The only good news to come from this is the Nerazzurri may be able to offload him straight away to crosstown rivals AC Milan, who are interested in a swap deal for the player, with their out-of-favour midfielder Antonio Nocerino going the other way.

Hopefully the Nerazzurri won't end up stuck with Silvestre, who offers no real advantage to the team, and the club can make amends for this major oversight concerning his loan agreement.

If losing to a team that only won five games previously wasn't bad enough, the real low blow for Inter came just 17 minutes in, when captain Javier Zanetti chased the ball over the byline and without any real contact from a Palermo player went down in pain. It seems that he pulled up badly after the run and early reports suggest he has damaged his Achilles' tendon. This is disastrous news for an Inter team already ravaged by injury.

Before the game, Stramaccioni spoke of the injury crisis that made 13 first-team players unavailable for the Palermo trip: "Our biggest regret is that we've had to make do without some of our most important players. I'm very calm at the moment because the players we have available are doing a great job. There aren't many left though."

To be honest, I'm not sure anyone is buying the bit about the players doing a great job.

This latest injury to Zanetti may prove to be the most significant since Diego Milito was ruled out of the rest of the season. 'Il Capitano' is without a doubt the most influential player in the Inter squad, and without him on the pitch for the remainder of the season the squad may struggle to find the leadership needed to make any sort of impact in what will be a tough last four matches against Napoli, Lazio, Genoa and Udinese.

Zanetti has only had two other injuries in his illustrious career and neither ere particularly serious, unlike the one apparently sustained Sunday.

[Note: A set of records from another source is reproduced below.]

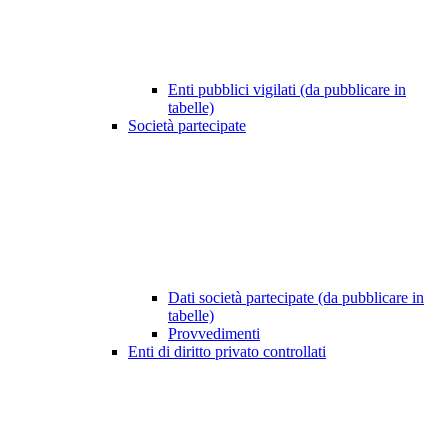
Enti pubblici vigilati (da pubblicare in
tabelle)
Società partecipate
Dati società partecipate (da pubblicare in
tabelle)
Provvedimenti
Enti di diritto privato controllati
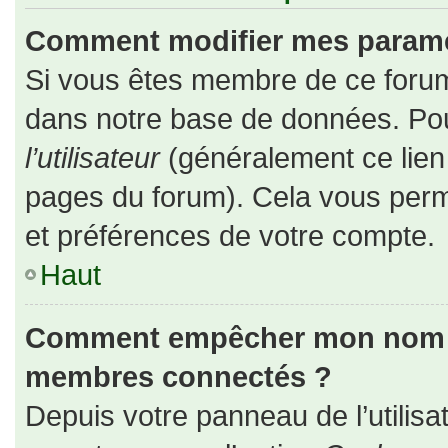
Comment modifier mes paramè
Si vous êtes membre de ce forum
dans notre base de données. Pou
l’utilisateur
(généralement ce lien 
pages du forum). Cela vous perm
et préférences de votre compte.
Haut
Comment empêcher mon nom d’a
membres connectés ?
Depuis votre panneau de l’utilisa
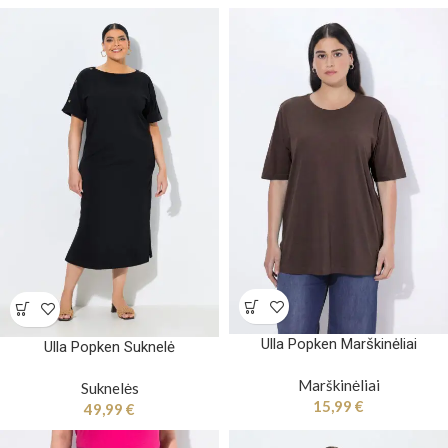
Ulla Popken Marškinėliai
Ulla Popken Suknelė
Marškinėliai
Suknelės
15,99
€
49,99
€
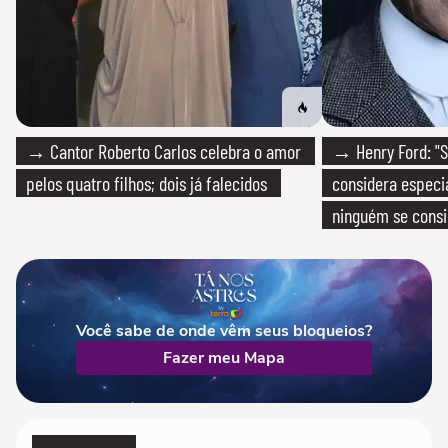
→ Cantor Roberto Carlos celebra o amor
→ Henry Ford: "S
pelos quatro filhos; dois já falecidos
considera especia
ninguém se consi
realmente conhec
Você sabe de onde vêm seus bloqueios?
Fazer meu Mapa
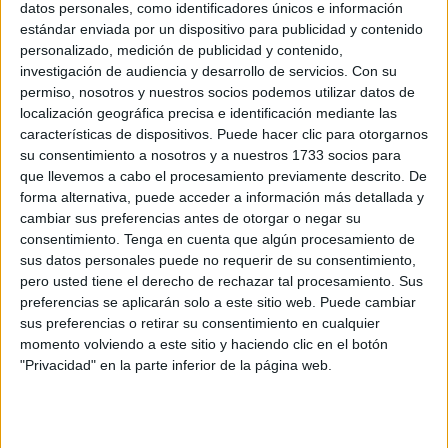
datos personales, como identificadores únicos e información
El secuestro de unas niñas en M’diq (Marruecos) ha
estándar enviada por un dispositivo para publicidad y contenido
podido ser esclarecido por la Policía, tras detener a una
personalizado, medición de publicidad y contenido,
mujer de unos 40 años sospechosa de este rapto.
investigación de audiencia y desarrollo de servicios.
Con su
permiso, nosotros y nuestros socios podemos utilizar datos de
Esa detención se llevó a cabo en la noche del Eid al-Fitr,
localización geográfica precisa e identificación mediante las
características de dispositivos. Puede hacer clic para otorgarnos
tras ser relacionada con la sospechosa desaparición de
su consentimiento a nosotros y a nuestros 1733 socios para
las menores, gemelas.
que llevemos a cabo el procesamiento previamente descrito. De
forma alternativa, puede acceder a información más detallada y
Según la información publicada por el periódico Presse
cambiar sus preferencias antes de otorgar o negar su
Tétouan, la operación tuvo lugar en el barrio Ain Choufou
consentimiento.
Tenga en cuenta que algún procesamiento de
de M’diq, después de que la Policía recibiera un aviso del
sus datos personales puede no requerir de su consentimiento,
pero usted tiene el derecho de rechazar tal procesamiento. Sus
padre de las niñas, quien logró localizar su paradero en un
preferencias se aplicarán solo a este sitio web. Puede cambiar
edificio residencial tras una búsqueda exhaustiva de una
sus preferencias o retirar su consentimiento en cualquier
semana.
momento volviendo a este sitio y haciendo clic en el botón
"Privacidad" en la parte inferior de la página web.
El secuestro y la denuncia
El padre había denunciado la desaparición de las niñas el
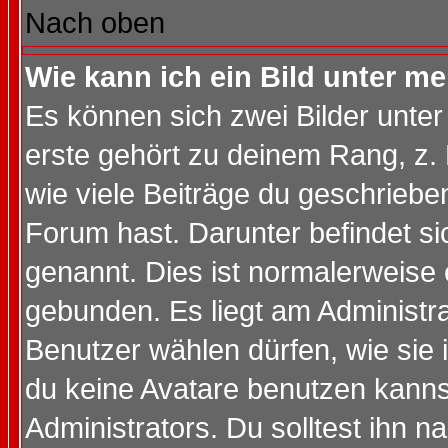
Nach oben
Wie kann ich ein Bild unter 
Es können sich zwei Bilder unt
erste gehört zu deinem Rang, z. 
wie viele Beiträge du geschriebe
Forum hast. Darunter befindet sic
genannt. Dies ist normalerweise
gebunden. Es liegt am Administra
Benutzer wählen dürfen, wie sie
du keine Avatare benutzen kanns
Administrators. Du solltest ihn 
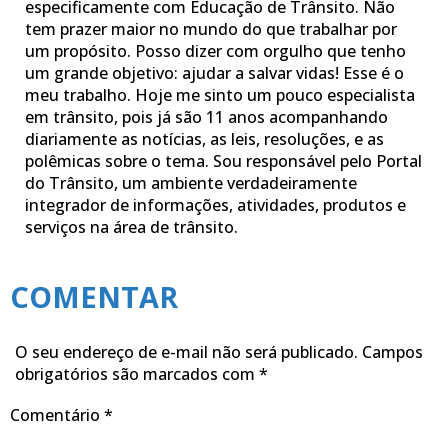
especificamente com Educação de Trânsito. Não
tem prazer maior no mundo do que trabalhar por
um propósito. Posso dizer com orgulho que tenho
um grande objetivo: ajudar a salvar vidas! Esse é o
meu trabalho. Hoje me sinto um pouco especialista
em trânsito, pois já são 11 anos acompanhando
diariamente as notícias, as leis, resoluções, e as
polêmicas sobre o tema. Sou responsável pelo Portal
do Trânsito, um ambiente verdadeiramente
integrador de informações, atividades, produtos e
serviços na área de trânsito.
COMENTAR
O seu endereço de e-mail não será publicado.
Campos
obrigatórios são marcados com
*
Comentário
*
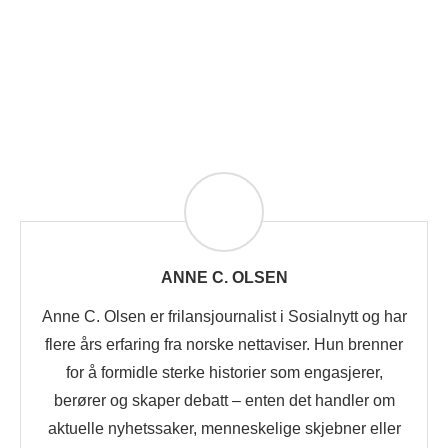
ANNE C. OLSEN
Anne C. Olsen er frilansjournalist i Sosialnytt og har
flere års erfaring fra norske nettaviser. Hun brenner
for å formidle sterke historier som engasjerer,
berører og skaper debatt – enten det handler om
aktuelle nyhetssaker, menneskelige skjebner eller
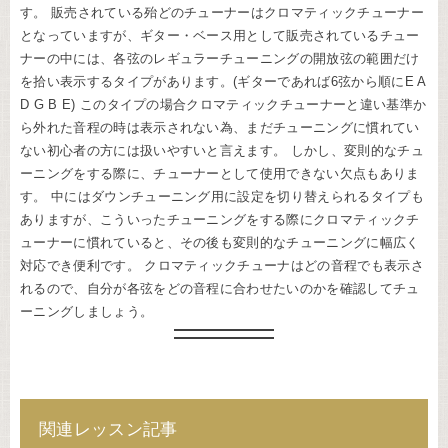
す。 販売されている殆どのチューナーはクロマティックチューナー
となっていますが、ギター・ベース用として販売されているチュー
ナーの中には、各弦のレギュラーチューニングの開放弦の範囲だけ
を拾い表示するタイプがあります。(ギターであれば6弦から順にE A
D G B E) このタイプの場合クロマティックチューナーと違い基準か
ら外れた音程の時は表示されない為、まだチューニングに慣れてい
ない初心者の方には扱いやすいと言えます。 しかし、変則的なチュ
ーニングをする際に、チューナーとして使用できない欠点もありま
す。 中にはダウンチューニング用に設定を切り替えられるタイプも
ありますが、こういったチューニングをする際にクロマティックチ
ューナーに慣れていると、その後も変則的なチューニングに幅広く
対応でき便利です。 クロマティックチューナはどの音程でも表示さ
れるので、自分が各弦をどの音程に合わせたいのかを確認してチュ
ーニングしましょう。
関連レッスン記事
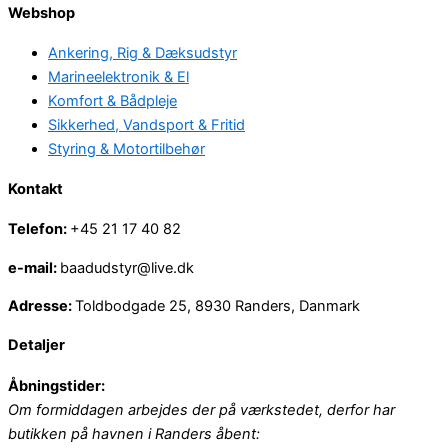
Webshop
Ankering, Rig & Dæksudstyr
Marineelektronik & El
Komfort & Bådpleje
Sikkerhed, Vandsport & Fritid
Styring & Motortilbehør
Kontakt
Telefon:
+45 21 17 40 82
e-mail:
baadudstyr@live.dk
Adresse:
Toldbodgade 25, 8930 Randers, Danmark
Detaljer
Åbningstider:
Om formiddagen arbejdes der på værkstedet, derfor har
butikken på havnen i Randers åbent:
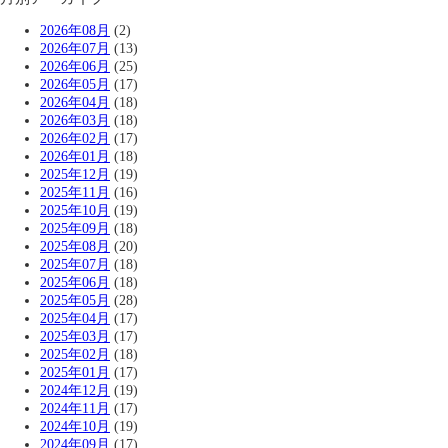
2026年08月
(2)
2026年07月
(13)
2026年06月
(25)
2026年05月
(17)
2026年04月
(18)
2026年03月
(18)
2026年02月
(17)
2026年01月
(18)
2025年12月
(19)
2025年11月
(16)
2025年10月
(19)
2025年09月
(18)
2025年08月
(20)
2025年07月
(18)
2025年06月
(18)
2025年05月
(28)
2025年04月
(17)
2025年03月
(17)
2025年02月
(18)
2025年01月
(17)
2024年12月
(19)
2024年11月
(17)
2024年10月
(19)
2024年09月
(17)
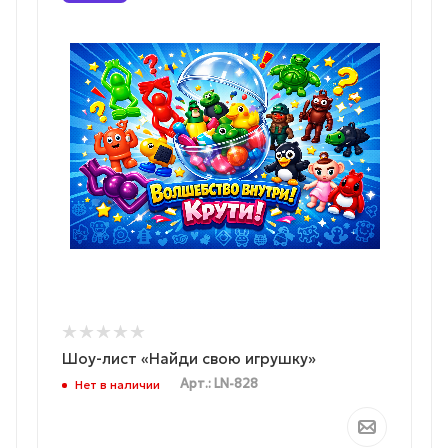
Шоу-лист «Найди свою игрушку»
Арт.: LN-828
Нет в наличии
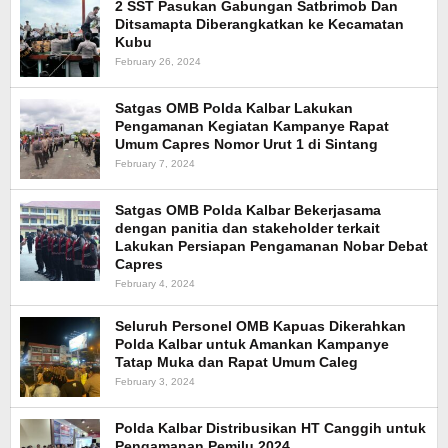
2 SST Pasukan Gabungan Satbrimob Dan
Ditsamapta Diberangkatkan ke Kecamatan
Kubu
February 26, 2024
Satgas OMB Polda Kalbar Lakukan
Pengamanan Kegiatan Kampanye Rapat
Umum Capres Nomor Urut 1 di Sintang
February 7, 2024
Satgas OMB Polda Kalbar Bekerjasama
dengan panitia dan stakeholder terkait
Lakukan Persiapan Pengamanan Nobar Debat
Capres
February 4, 2024
Seluruh Personel OMB Kapuas Dikerahkan
Polda Kalbar untuk Amankan Kampanye
Tatap Muka dan Rapat Umum Caleg
February 3, 2024
Polda Kalbar Distribusikan HT Canggih untuk
Pengamanan Pemilu 2024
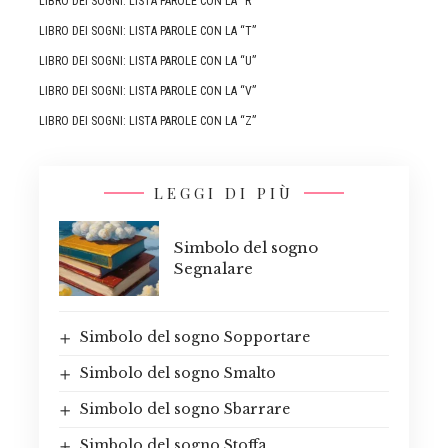
LIBRO DEI SOGNI: LISTA PAROLE CON LA “R”
LIBRO DEI SOGNI: LISTA PAROLE CON LA “T”
LIBRO DEI SOGNI: LISTA PAROLE CON LA “U”
LIBRO DEI SOGNI: LISTA PAROLE CON LA “V”
LIBRO DEI SOGNI: LISTA PAROLE CON LA “Z”
LEGGI DI PIÙ
Simbolo del sogno
Segnalare
Simbolo del sogno Sopportare
Simbolo del sogno Smalto
Simbolo del sogno Sbarrare
Simbolo del sogno Stoffa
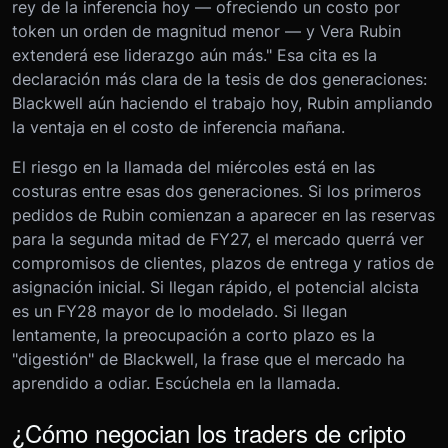
rey de la inferencia hoy — ofreciendo un costo por
token un orden de magnitud menor — y Vera Rubin
extenderá ese liderazgo aún más." Esa cita es la
declaración más clara de la tesis de dos generaciones:
Blackwell aún haciendo el trabajo hoy, Rubin ampliando
la ventaja en el costo de inferencia mañana.
El riesgo en la llamada del miércoles está en las
costuras entre esas dos generaciones. Si los primeros
pedidos de Rubin comienzan a aparecer en las reservas
para la segunda mitad de FY27, el mercado querrá ver
compromisos de clientes, plazos de entrega y ratios de
asignación inicial. Si llegan rápido, el potencial alcista
es un FY28 mayor de lo modelado. Si llegan
lentamente, la preocupación a corto plazo es la
"digestión" de Blackwell, la frase que el mercado ha
aprendido a odiar. Escúchela en la llamada.
¿Cómo negocian los traders de cripto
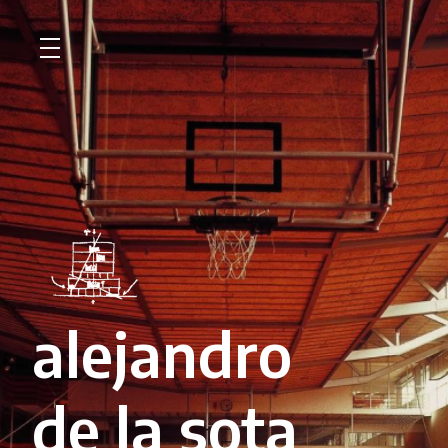
alejandro
de la sota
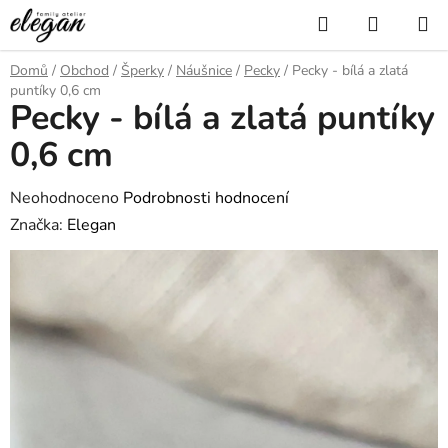
Přejít
Hledat
NÁKUP
na
KOŠÍK
obsah
Domů
/
Obchod
/
Šperky
/
Náušnice
/
Pecky
/
Pecky - bílá a zlatá
puntíky 0,6 cm
Pecky - bílá a zlatá puntíky
0,6 cm
Průměrné
Neohodnoceno
Podrobnosti hodnocení
hodnocení
Značka:
Elegan
produktu
je
0,0
z
5
hvězdiček.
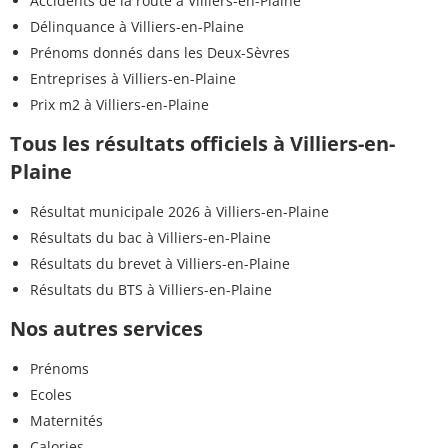
Accidents de la route à Villiers-en-Plaine
Délinquance à Villiers-en-Plaine
Prénoms donnés dans les Deux-Sèvres
Entreprises à Villiers-en-Plaine
Prix m2 à Villiers-en-Plaine
Tous les résultats officiels à Villiers-en-
Plaine
Résultat municipale 2026 à Villiers-en-Plaine
Résultats du bac à Villiers-en-Plaine
Résultats du brevet à Villiers-en-Plaine
Résultats du BTS à Villiers-en-Plaine
Nos autres services
Prénoms
Ecoles
Maternités
Calories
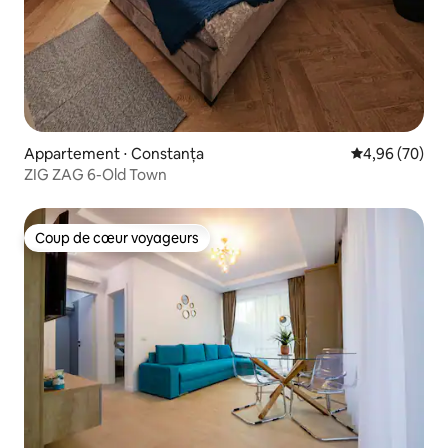
Appartement ⋅ Constanța
Évaluation mo
4,96 (70)
ZIG ZAG 6-Old Town
Coup de cœur voyageurs
Coup de cœur voyageurs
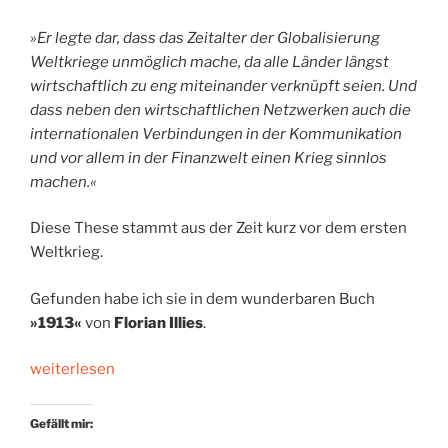
»Er legte dar, dass das Zeitalter der Globalisierung
Weltkriege unmöglich mache, da alle Länder längst
wirtschaftlich zu eng miteinander verknüpft seien. Und
dass neben den wirtschaftlichen Netzwerken auch die
internationalen Verbindungen in der Kommunikation
und vor allem in der Finanzwelt einen Krieg sinnlos
machen.«
Diese These stammt aus der Zeit kurz vor dem ersten
Weltkrieg.
Gefunden habe ich sie in dem wunderbaren Buch
»1913«
von
Florian Illies
.
„Das
weiterlesen
Jahrhundertjahr-
Buch“
Gefällt mir:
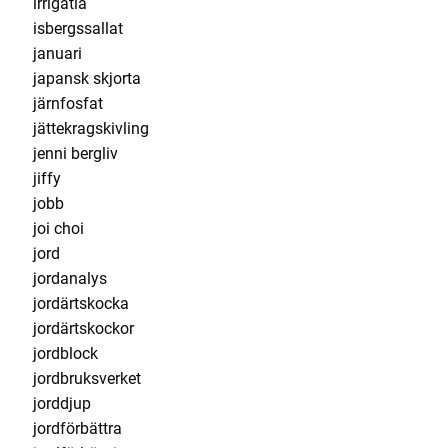
irrigatia
isbergssallat
januari
japansk skjorta
järnfosfat
jättekragskivling
jenni bergliv
jiffy
jobb
joi choi
jord
jordanalys
jordärtskocka
jordärtskockor
jordblock
jordbruksverket
jorddjup
jordförbättra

An Achilles injury would be serious to any player with an estimated recovery time of at least four months, but for the soon-to-be-40 Zanetti, I fear it could signal the end of his legendary playing career.

Of course his immense fitness may help him through to return next season, but until the tests are complete and we see how he fares in his recovery over the summer, there will be a lingering fear that we have seen the last of 'Pupi' on the pitch.

Finally, I have to question the decision by Stramaccioni to replace Zanetti with Ezequiel Schelotto, a player who has disappointed in his previous outings for the Nerazzurri, and one who on the bench carrying a slight knock, meaning that he took to the pitch lacking full fitness.

Personally I would've preferred to have seen Marco Benassi replace Zanetti in the midfield and Mateo Kovacic -- who yet again was Inter's best outfield player -- be given the chance to show what he could do higher up the pitch.

My biggest concern with Schelotto however, is his aggressive temperament. A few times now we have seen him allow the game to frustrate him to the point where his anger gets taken out on opposing players.

I was hoping the incident against Atalanta was a one-off, but again against Palermo we saw the Argentine get a bit too physical with his marker and pick up a yellow card.

Schelotto is definitely a player I hope to see leave Inter this summer, not just because of his temperament, but also because I just can't see how a winger fits into the tactics Inter plays. Formations that call for wing-backs and sometimes wide forwards, though never out-and-out wingers like the ex-Atalanta wide man.

Inter's next two games are the matches that will decide exactly how much of a disaster the Nerazzurri's season really will have been, taking on second-place Napoli at the Giuseppe Meazza next Sunday followed by Lazio three days later. I can't say I'm confident of the tattered remains of this Inter team managing to claim a single point over the next 10 days, and I'd be lying if I said I'm not looking forward to the end of this nightmare season.